I'm usually opposed to remakes for the obvious reasons, and there are some I'll always refuse to see (The Texas Chainsaw Massacre) because the originals hold such a special place in my heart I can't bear to see them tampered with, but I do have to admit that there are instances when remakes use new film technology or draw on recent events to update the story in ways that that preserve the spirit of the original while also taking it in new and interesting directions.  This was the case with Alexandre Aja's remake of The Hills Have Eyes, which ties the mutations of the film's killers to nuclear testing and includes an especially eerie scene in a small test neighborhood populated with mannequins.  Although Rob Zombie's first Halloween remake was terrible (Zombie, of all people, should know that Michael Myers is much more horrifying when there is no explanation for why he kills), the sequel is one of the best horror movies of the past ten years.  Zombie preserved the original story's theme of family, but added his own disturbing twist, and the Michael Myers of his Halloween sequel is one of the most brutal killers to stalk the screen.  It was because of remakes like these that Vicki was able to convince me to give the Evil Dead remake a chance, and I'm glad she did.

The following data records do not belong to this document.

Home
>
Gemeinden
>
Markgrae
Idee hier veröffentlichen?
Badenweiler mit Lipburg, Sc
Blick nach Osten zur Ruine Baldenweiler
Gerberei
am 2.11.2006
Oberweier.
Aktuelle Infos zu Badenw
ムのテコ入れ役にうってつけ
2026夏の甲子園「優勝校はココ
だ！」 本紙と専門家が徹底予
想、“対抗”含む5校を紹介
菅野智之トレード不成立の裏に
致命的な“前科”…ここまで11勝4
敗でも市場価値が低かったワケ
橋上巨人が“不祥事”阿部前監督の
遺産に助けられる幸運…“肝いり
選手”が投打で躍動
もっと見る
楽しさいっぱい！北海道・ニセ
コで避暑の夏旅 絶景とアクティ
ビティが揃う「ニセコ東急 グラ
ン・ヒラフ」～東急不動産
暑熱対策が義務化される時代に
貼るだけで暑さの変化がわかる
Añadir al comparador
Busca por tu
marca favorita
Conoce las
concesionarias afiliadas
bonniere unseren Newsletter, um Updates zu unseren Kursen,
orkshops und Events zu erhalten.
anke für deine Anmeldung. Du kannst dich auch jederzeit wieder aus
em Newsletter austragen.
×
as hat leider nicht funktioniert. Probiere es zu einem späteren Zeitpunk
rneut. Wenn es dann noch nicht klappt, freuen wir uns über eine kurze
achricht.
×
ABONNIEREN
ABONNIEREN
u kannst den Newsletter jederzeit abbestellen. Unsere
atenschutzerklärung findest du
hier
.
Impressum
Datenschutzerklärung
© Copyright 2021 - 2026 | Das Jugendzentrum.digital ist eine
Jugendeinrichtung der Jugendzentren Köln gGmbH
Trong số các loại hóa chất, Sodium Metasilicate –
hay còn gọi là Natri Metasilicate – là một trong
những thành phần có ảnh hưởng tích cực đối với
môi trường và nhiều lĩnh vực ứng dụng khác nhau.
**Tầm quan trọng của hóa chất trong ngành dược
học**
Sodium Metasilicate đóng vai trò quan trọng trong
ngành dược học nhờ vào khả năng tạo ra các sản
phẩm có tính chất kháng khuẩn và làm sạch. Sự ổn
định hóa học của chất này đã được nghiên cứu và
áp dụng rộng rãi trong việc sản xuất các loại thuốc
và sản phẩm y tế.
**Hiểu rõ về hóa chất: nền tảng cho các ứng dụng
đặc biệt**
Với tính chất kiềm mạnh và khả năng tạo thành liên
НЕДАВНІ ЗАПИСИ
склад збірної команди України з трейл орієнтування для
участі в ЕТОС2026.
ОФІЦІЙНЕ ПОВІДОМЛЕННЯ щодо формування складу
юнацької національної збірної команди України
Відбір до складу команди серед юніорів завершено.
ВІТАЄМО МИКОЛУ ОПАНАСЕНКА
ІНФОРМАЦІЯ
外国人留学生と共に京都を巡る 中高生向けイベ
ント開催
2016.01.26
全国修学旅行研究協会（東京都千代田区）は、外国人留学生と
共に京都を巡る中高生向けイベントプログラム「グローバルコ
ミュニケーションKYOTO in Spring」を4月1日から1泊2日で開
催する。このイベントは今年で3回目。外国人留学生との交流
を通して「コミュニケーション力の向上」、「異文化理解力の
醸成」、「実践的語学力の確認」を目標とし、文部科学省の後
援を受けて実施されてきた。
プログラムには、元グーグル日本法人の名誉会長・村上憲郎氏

It tells the same basic story as Sam Raimi's original, but differs in the details.  In a welcome change from the standard horror movie plot, the characters come together in a cabin in the woods not to get drunk, high, and laid, but to help their friend Mia break her heroine addiction, so they are much more likable than the standard zombie fodder (I should add here that this was also the case in Raimi's original, whose characters are couples out for a weekend of fun, but never become annoying to the point where we cheer for the zombies).  While suffering from withdrawal, Mia starts screaming about an awful smell in the cabin, and as her friends try to find its source, they discover a trap door leading down to a basement, where they find dead cats hanging on the walls and, of course, the Book of the Dead, bound in stitched skin and tied shut with barbed wire.  Without telling the others, one character finds the book, and despite warnings to the contrary, reads it and summons the sleeping demons.
 
Through a re-creation of the original film's infamous rape-by-the-woods scene, Mia is the first to become possessed, which enables writer/director Fede Alvarez to liken drug addiction to demonic possession and leave his other characters convinced that Mia's acts of pissing in her pants and claiming, "You're all going to die tonight," are extreme symptoms of withdrawal.  These moments also invoke William Friedkin's The Exorcist, and initially had me thinking more of this film than the original Evil Dead.  However, when the gore fest begins, the spirt of Raimi's original is alive and well, but whereas the gore in the original is often unintentionally funny owing to its low budget, the remake's is gut-wrenching.  In fact, this Evil Dead is probably the goriest movie I've ever seen in a theater.  The bloodbath contains two different scenes in which characters must perform self-amputations to save themselves.  Without spoiling anything, I can also add that it features the chainsaw gore that viewers have come to expect from Evil Dead movies, and it has a satisfying ending that sets up for a sequel in a way that doesn't leave you feeling cheated.
 
My only minor complaint is that the remake lacks the well-developed mythology about the Book of the Dead that helps make the original films so enjoyable, but this small problem is more than compensated for by the buckets of gore that leave you wanting a shower.  Evil Dead reminded me of how much fun it can be to see a horror movie on the big screen, and the only reason not to see it is if you can't stomach the gore.  I know promoters like to claim that horror movies make viewers vomit or run screaming from the theater, and I'm always skeptical of these claims, but I have heard a similar claim about Evil Dead from a less biased source:  one of my high school students said a girl sitting next to him threw up in her popcorn box.